A severe security breach at EMC Corp.'s RSA Security may threaten the thousands of banks that use its technology.
Most banks use RSA's technology to secure access to online banking and other systems. The company is best known for its one-time passcode-generating tokens, though many banks also use its software to invisibly protect their websites.
Without disclosing the exact scope of the breach, RSA indicated that it is a serious and far-reaching threat. Experts said the break-in demonstrates a weakness of passcode tokens, and advised banks to begin migrating to a multilayered approach to protect their systems.
"This is an enormous deal, and you have to assume the worst case," said Avivah Litan, a vice president and distinguished analyst at the research firm Gartner Inc. in Stamford, Conn.
"If the criminals got the master key, they could use it to create unauthorized cards or counterfeit tokens and then steal passwords and create their own one-time passwords," Litan said.
RSA disclosed the breach to customers in a letter it posted on its website Thursday.
"Recently, our security systems identified an extremely sophisticated cyber attack in progress being mounted against RSA," Art Coviello, RSA's chief executive, said in the letter. "Our investigation also revealed that the attack resulted in certain information being extracted from RSA's systems. Some of that information is specifically related to RSA's SecurID two-factor authentication products."
Coviello went on to say that the information could "reduce the effectiveness of a current two-factor authentication implementation as part of a broader attack." He said RSA is providing customers with immediate steps to strengthen their implementations of SecurID.
EMC, of Hopkinton, Mass., said it would not comment further on the break-in.
A spokeswoman for Bank of America Corp., one of RSA's clients, said, "we are aware of the situation, but for security reasons, we do not disclose details of our security technology and processes."

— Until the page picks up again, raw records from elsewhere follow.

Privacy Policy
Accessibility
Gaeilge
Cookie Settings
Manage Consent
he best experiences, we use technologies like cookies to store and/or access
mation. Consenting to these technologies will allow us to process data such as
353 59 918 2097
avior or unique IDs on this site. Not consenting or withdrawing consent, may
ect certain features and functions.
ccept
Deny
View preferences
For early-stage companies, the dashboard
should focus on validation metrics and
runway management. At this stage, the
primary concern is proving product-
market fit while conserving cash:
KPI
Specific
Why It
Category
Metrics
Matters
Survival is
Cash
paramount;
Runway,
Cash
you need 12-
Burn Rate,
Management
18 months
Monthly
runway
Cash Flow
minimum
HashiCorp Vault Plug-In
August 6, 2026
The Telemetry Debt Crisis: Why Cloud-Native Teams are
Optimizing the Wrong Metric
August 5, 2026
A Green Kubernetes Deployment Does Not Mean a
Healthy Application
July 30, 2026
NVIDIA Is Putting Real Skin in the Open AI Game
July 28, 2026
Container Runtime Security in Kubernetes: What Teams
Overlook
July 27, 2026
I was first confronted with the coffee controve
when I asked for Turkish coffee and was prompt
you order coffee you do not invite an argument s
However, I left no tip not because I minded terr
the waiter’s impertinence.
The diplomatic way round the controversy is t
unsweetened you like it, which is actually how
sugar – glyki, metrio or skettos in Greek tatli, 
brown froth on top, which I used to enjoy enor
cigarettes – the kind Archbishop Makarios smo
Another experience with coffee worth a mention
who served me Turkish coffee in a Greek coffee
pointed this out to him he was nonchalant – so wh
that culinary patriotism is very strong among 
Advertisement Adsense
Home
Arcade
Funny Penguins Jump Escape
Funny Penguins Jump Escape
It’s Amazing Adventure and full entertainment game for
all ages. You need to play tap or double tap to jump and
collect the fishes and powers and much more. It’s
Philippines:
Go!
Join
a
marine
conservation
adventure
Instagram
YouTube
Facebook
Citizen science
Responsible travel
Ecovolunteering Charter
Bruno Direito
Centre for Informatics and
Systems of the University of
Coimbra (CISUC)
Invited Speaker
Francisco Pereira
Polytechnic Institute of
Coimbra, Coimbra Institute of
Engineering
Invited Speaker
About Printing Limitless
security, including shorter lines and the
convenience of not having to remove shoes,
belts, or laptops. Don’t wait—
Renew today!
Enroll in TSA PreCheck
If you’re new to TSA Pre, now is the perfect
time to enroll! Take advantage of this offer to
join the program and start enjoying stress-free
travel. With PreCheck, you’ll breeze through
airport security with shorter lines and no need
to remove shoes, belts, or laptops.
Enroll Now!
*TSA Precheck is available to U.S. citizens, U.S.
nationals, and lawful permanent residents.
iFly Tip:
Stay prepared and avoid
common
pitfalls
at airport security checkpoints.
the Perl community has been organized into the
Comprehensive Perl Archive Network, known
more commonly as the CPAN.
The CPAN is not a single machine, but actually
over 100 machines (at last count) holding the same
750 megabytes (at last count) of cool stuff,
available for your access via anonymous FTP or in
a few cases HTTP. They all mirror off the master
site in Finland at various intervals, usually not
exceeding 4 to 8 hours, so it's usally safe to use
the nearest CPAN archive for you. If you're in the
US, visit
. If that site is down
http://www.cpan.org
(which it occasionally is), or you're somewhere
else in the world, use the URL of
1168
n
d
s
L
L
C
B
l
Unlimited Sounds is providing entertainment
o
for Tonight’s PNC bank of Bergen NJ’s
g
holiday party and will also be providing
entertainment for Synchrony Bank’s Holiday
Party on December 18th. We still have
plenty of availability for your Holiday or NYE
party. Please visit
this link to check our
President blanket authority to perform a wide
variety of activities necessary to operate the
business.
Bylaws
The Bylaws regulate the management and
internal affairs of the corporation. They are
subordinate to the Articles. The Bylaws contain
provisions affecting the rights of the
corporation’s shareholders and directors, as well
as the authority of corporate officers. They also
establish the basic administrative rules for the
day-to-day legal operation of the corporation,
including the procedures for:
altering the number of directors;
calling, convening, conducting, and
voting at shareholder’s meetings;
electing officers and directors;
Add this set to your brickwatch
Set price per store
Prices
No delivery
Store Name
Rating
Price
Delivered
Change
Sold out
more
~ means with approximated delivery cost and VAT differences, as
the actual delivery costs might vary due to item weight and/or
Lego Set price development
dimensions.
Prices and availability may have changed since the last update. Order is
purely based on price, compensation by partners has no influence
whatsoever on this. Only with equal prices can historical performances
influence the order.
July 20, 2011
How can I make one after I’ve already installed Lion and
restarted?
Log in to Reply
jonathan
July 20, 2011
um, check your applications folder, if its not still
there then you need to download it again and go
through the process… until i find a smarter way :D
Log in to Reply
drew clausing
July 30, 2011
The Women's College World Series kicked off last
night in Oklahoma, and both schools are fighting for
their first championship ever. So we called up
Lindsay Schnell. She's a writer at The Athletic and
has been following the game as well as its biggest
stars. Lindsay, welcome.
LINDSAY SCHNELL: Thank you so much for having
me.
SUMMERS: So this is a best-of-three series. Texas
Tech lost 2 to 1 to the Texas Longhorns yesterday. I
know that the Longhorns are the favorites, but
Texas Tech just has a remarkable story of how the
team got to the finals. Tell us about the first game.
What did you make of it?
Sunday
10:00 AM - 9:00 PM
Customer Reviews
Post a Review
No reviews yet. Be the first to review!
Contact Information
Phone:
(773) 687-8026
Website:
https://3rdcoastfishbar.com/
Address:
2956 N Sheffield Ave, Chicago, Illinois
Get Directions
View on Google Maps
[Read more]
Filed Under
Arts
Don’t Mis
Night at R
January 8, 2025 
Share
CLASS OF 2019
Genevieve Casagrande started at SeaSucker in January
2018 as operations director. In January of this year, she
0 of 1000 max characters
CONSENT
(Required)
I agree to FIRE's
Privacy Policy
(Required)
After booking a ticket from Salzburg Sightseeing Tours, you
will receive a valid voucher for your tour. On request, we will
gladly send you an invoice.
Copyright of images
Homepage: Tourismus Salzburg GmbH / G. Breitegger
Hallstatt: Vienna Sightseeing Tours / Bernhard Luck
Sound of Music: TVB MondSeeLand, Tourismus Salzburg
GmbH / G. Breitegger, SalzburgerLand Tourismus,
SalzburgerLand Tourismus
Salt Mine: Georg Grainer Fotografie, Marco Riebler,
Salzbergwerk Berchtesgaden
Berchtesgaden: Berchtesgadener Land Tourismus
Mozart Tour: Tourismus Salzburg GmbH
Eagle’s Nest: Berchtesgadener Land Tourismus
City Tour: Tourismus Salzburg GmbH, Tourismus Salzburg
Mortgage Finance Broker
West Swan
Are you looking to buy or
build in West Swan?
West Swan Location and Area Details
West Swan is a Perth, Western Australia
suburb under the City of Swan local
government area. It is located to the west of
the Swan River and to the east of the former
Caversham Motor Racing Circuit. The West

RSA, in Bedford, Mass., is one of the largest security vendors in the world. Upward of 90% of U.S. banks use RSA's technology in some part of their business, according to Aite Group LLC in Boston.
RSA's one-time passcode tokens let users authenticate their online banking transactions with a string of numbers that expires within 60 seconds. It is primarily used with employees or with corporate banking customers, though some banks offer it to consumers.
The New York Times reported in a story March 17 that it is possible criminals might have stolen an internal "master key," from which it might be possible to gain access to the corporate networks and computer systems of banks.
With that knowledge, George Tubin, a senior research director with TowerGroup of Needham, Mass., said it might be possible for criminals to know the randomly generated passwords of corporate clients.
Criminals could then "go in and impersonate you logging into your system because [they will] have that one-time password," Tubin said.
Experts said the breach demonstrated the need for banks to have a multilayered approach to security, as will almost certainly be mandated when the Federal Financial Institutions Examination Council issues its guidance later this year on what banks must do to protect the security of online transactions.
Many of the banks that use RSA's technology today with consumer online banking do so because of a 2005 mandate from the council that they have stronger authentication than a simple username and password. Most banks that chose passcode tokens offered them only to wealthy consumers or business clients, because of the cost of deploying them and the potential they had to disrupt the online experience by adding a step during every login.